All Products
Search
Document Center

DataWorks:Preparations before data development: Associate a data source or a cluster with DataStudio

Last Updated:Nov 13, 2024

If you want to perform data modeling or data development, or periodically schedule tasks in Operation Center in DataWorks, you must first associate your data source or cluster with DataStudio. This way, you can read data from the data source or cluster and perform data development operations.

Prerequisites

A data source or cluster of a specific type is created based on the type of tasks that you want to develop and schedule.

You can associate different types of data sources or clusters with DataStudio. For more information, see the following topics:

Limits

  • A data source or a cluster may fail to be associated with DataStudio in the following scenarios:

    • The configurations of the data sources or clusters of specific types do not support association with DataStudio. For example, you cannot associate a data source that is added by using an AccessKey pair with DataStudio. For more information about limits on the association, see the descriptions that are displayed in the DataWorks console when you associate a data source or a cluster with DataStudio.

    • The configurations in the development or production environment are missing.

    Note

    The reason why a data source or cluster cannot be associated with DataStudio varies based on the type of the data source or cluster. You can troubleshoot issues based on the reason that is displayed when you try to associate the data source or cluster with DataStudio.

  • Only the following types of data sources or clusters can be associated with DataStudio: MaxCompute, E-MapReduce (EMR), Hologres, AnalyticDB for MySQL, ClickHouse, Cloudera's Distribution Including Apache Hadoop (CDH), Cloudera Data Platform (CDP), and AnalyticDB for PostgreSQL.

  • The types and number of data sources or clusters that can be associated with DataStudio vary based on the DataWorks edition. For more information, see Feature comparison.

Associate a data source or cluster

  1. Go to the DataStudio page.

    Log on to the DataWorks console. In the top navigation bar, select the desired region. In the left-side navigation pane, choose Data Development and Governance > Data Development. On the page that appears, select the desired workspace from the drop-down list and click Go to Data Development.

  2. In the left-side navigation pane, click Data Source. The Data Source page appears.

    If the Data Source module is not displayed in the left-side navigation pane, you must go to the Personal Settings tab and select Data Source in the DataStudio Modules section to allow the Data Source module to be displayed in the left-side navigation pane of the DataStudio page. For more information, see Configure settings in the DataStudio Modules section.

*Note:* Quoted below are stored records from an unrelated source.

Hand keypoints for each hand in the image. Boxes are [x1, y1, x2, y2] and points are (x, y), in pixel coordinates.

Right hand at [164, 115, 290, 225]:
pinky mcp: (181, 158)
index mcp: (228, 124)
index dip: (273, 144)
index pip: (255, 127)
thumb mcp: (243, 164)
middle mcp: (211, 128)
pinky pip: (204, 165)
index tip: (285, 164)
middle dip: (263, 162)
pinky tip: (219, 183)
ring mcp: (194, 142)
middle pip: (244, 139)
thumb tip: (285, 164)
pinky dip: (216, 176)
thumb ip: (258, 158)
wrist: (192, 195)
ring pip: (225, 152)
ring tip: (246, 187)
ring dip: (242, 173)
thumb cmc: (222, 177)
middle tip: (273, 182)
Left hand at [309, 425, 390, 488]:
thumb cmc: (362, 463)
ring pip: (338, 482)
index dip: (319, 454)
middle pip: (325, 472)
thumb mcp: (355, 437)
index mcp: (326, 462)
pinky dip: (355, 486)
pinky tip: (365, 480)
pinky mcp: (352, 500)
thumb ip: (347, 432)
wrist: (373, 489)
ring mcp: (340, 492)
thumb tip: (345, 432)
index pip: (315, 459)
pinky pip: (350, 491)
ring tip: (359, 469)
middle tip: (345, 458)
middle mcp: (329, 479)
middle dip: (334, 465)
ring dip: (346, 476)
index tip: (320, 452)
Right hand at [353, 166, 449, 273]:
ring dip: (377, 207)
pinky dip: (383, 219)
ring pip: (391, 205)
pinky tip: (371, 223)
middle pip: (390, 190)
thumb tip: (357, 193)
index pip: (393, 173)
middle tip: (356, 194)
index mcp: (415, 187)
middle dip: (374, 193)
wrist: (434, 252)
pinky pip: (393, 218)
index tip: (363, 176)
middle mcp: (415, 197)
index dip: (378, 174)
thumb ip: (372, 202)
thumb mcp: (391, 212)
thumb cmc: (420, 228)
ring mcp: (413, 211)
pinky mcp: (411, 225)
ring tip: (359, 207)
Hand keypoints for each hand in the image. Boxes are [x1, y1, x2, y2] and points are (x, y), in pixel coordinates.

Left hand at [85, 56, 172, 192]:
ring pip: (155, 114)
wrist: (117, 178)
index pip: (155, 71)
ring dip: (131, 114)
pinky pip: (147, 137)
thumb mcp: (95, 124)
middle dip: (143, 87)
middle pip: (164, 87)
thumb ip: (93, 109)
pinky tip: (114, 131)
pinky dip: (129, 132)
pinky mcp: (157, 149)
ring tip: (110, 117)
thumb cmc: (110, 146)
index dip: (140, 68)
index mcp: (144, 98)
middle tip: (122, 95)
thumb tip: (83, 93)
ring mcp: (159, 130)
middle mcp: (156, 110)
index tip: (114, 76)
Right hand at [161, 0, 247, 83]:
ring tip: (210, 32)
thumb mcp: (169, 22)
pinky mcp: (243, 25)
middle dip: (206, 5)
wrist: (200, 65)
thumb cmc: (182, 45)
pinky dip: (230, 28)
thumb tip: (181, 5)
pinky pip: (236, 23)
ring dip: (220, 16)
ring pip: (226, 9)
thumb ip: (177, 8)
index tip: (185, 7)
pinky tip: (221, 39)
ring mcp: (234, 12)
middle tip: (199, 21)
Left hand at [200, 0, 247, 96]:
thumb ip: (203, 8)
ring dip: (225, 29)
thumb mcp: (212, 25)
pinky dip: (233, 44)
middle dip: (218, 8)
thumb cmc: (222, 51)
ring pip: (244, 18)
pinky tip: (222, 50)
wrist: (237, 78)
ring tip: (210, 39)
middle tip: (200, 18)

  3. Associate a data source or cluster.

    On the Data Source page, you can search for the desired data source or cluster by name and complete the association. After you associate the data source or cluster with DataStudio, you can read data from the data source or cluster based on the connection information and perform relevant data development operations.

    Note

    If data source information changes, but the data on the Data Source page is not updated in time, refresh the Data Source page to update the cached data.

    image.png

    • A data source or a cluster may fail to be associated with DataStudio in the following scenarios:

      • The configurations of the data sources or clusters of specific types do not support association with DataStudio. For example, you cannot associate a data source that is added by using an AccessKey pair with DataStudio. For more information about limits on the association, see the descriptions that are displayed in the DataWorks console when you associate a data source or a cluster with DataStudio.

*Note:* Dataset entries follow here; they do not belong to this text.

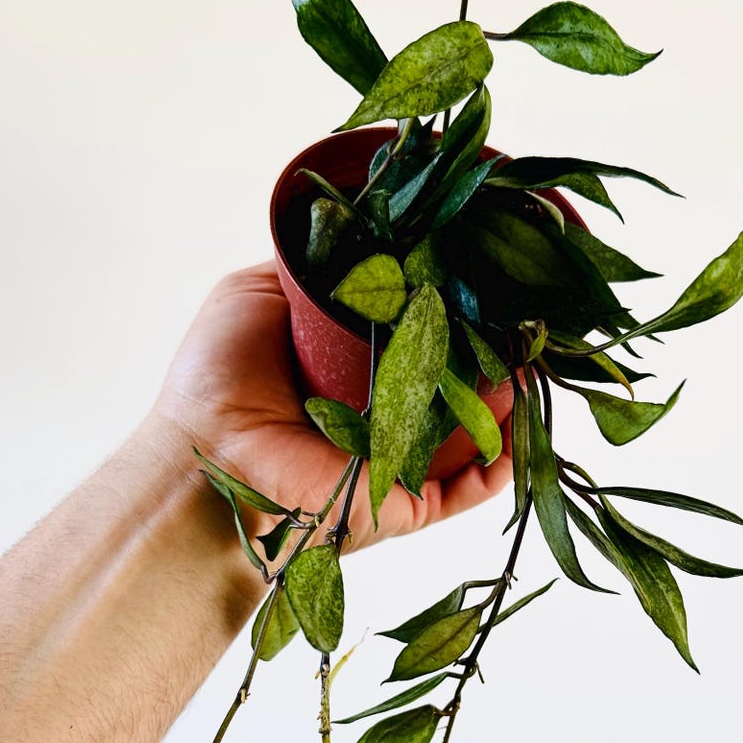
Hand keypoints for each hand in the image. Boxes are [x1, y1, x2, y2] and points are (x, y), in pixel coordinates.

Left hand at [154, 261, 512, 548]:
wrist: (202, 454)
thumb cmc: (215, 377)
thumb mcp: (257, 294)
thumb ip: (311, 271)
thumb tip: (362, 239)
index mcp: (352, 368)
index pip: (418, 335)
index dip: (452, 310)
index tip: (485, 281)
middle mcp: (382, 414)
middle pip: (456, 382)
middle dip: (495, 354)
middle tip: (527, 319)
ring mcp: (398, 460)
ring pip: (475, 433)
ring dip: (512, 402)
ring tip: (540, 362)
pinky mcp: (405, 503)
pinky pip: (470, 488)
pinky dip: (507, 463)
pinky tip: (528, 428)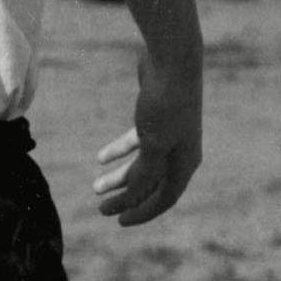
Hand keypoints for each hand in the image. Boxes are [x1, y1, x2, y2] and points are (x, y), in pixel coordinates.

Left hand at [94, 54, 201, 225]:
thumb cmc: (165, 105)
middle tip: (101, 208)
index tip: (117, 221)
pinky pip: (138, 142)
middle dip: (126, 198)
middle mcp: (181, 152)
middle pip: (151, 185)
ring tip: (96, 187)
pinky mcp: (157, 116)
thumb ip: (144, 176)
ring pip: (143, 164)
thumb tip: (132, 199)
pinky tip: (101, 158)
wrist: (172, 60)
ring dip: (120, 177)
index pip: (163, 199)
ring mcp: (170, 134)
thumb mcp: (153, 147)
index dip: (140, 212)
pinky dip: (120, 151)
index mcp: (185, 164)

      • The configurations in the development or production environment are missing.

      Note

      The reason why a data source or cluster cannot be associated with DataStudio varies based on the type of the data source or cluster. You can troubleshoot issues based on the reason that is displayed when you try to associate the data source or cluster with DataStudio.

    • Only the following types of data sources or clusters can be associated with DataStudio: MaxCompute, E-MapReduce (EMR), Hologres, AnalyticDB for MySQL, ClickHouse, Cloudera's Distribution Including Apache Hadoop (CDH), Cloudera Data Platform (CDP), and AnalyticDB for PostgreSQL.

    • The types and number of data sources or clusters that can be associated with DataStudio vary based on the DataWorks edition. For more information, see Feature comparison.

What to do next

After you associate data sources with DataStudio, you can perform the following operations based on your business requirements:

  • Develop and periodically schedule computing tasks. For more information, see DataStudio overview and Operation Center overview.

  • Perform data modeling operations that depend on data sources, such as model development and publishing. For more information, see Overview.

  • Manage data sources:

    • Specify a default data source: If multiple data sources of the same type exist, you can specify a default data source that is preferentially used in subsequent task development.

      Note

      If only one data source of a specific type exists, the data source is used as the default data source.

    • Disassociate data sources: You can disassociate a data source if the data source is no longer required for data modeling, data development, or task scheduling. After you disassociate the data source, relevant tasks may fail to be run.

    • Modify data sources: You can go to the data source management page to modify the information of a data source.